_The problem_
Would you retype the listing below word for word, without any of its pictures?
--- START ---
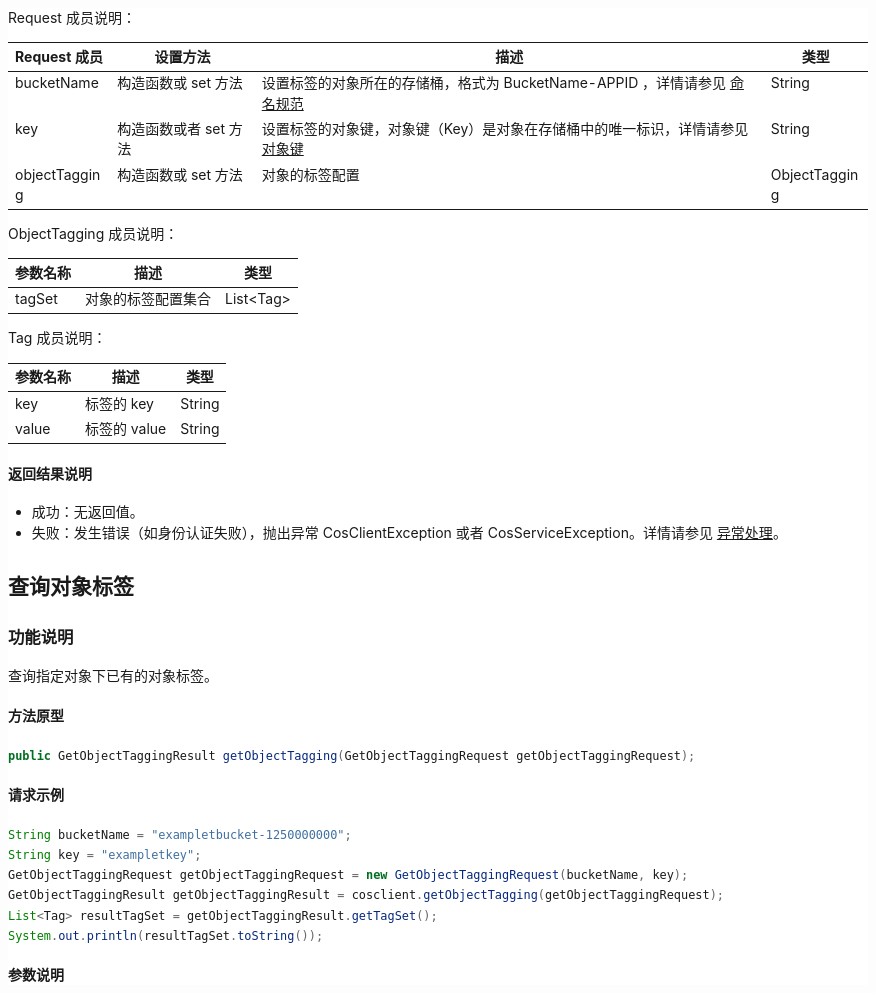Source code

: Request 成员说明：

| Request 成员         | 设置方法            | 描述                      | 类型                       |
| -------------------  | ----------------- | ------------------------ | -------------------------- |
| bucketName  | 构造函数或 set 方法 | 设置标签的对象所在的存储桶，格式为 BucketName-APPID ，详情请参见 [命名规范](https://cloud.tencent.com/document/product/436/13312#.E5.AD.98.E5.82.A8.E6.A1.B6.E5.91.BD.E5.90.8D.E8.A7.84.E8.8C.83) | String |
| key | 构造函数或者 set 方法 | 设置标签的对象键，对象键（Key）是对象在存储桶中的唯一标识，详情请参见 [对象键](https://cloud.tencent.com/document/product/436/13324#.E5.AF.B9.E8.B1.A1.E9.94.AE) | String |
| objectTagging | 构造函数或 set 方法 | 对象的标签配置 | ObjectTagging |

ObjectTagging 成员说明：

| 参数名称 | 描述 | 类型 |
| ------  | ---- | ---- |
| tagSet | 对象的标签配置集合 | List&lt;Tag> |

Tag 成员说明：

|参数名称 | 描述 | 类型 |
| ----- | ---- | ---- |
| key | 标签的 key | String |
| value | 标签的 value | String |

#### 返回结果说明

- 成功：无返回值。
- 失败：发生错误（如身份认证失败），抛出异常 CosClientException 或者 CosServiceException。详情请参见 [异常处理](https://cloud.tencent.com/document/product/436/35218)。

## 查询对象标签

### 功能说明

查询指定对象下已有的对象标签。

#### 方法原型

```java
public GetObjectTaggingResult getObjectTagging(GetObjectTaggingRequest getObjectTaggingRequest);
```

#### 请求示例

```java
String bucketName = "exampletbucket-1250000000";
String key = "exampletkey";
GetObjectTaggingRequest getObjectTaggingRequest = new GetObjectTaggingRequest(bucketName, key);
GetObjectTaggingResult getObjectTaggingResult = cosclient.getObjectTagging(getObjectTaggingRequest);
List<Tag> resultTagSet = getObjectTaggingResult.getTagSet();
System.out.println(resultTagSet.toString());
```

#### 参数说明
--- END ---
_Answer below_
Source code

: Request 成员说明：

| Request 成员         | 设置方法            | 描述                      | 类型                       |
| -------------------  | ----------------- | ------------------------ | -------------------------- |
| bucketName  | 构造函数或 set 方法 | 设置标签的对象所在的存储桶，格式为 BucketName-APPID ，详情请参见 [命名规范](https://cloud.tencent.com/document/product/436/13312#.E5.AD.98.E5.82.A8.E6.A1.B6.E5.91.BD.E5.90.8D.E8.A7.84.E8.8C.83) | String |
| key | 构造函数或者 set 方法 | 设置标签的对象键，对象键（Key）是对象在存储桶中的唯一标识，详情请参见 [对象键](https://cloud.tencent.com/document/product/436/13324#.E5.AF.B9.E8.B1.A1.E9.94.AE) | String |
| objectTagging | 构造函数或 set 方法 | 对象的标签配置 | ObjectTagging |

ObjectTagging 成员说明：

| 参数名称 | 描述 | 类型 |
| ------  | ---- | ---- |
| tagSet | 对象的标签配置集合 | List&lt;Tag> |

Tag 成员说明：

|参数名称 | 描述 | 类型 |
| ----- | ---- | ---- |
| key | 标签的 key | String |
| value | 标签的 value | String |

#### 返回结果说明

- 成功：无返回值。
- 失败：发生错误（如身份认证失败），抛出异常 CosClientException 或者 CosServiceException。详情请参见 [异常处理](https://cloud.tencent.com/document/product/436/35218)。

## 查询对象标签

### 功能说明

查询指定对象下已有的对象标签。

#### 方法原型

```java
public GetObjectTaggingResult getObjectTagging(GetObjectTaggingRequest getObjectTaggingRequest);
```

#### 请求示例

```java
String bucketName = "exampletbucket-1250000000";
String key = "exampletkey";
GetObjectTaggingRequest getObjectTaggingRequest = new GetObjectTaggingRequest(bucketName, key);
GetObjectTaggingResult getObjectTaggingResult = cosclient.getObjectTagging(getObjectTaggingRequest);
List<Tag> resultTagSet = getObjectTaggingResult.getTagSet();
System.out.println(resultTagSet.toString());
```

#### 参数说明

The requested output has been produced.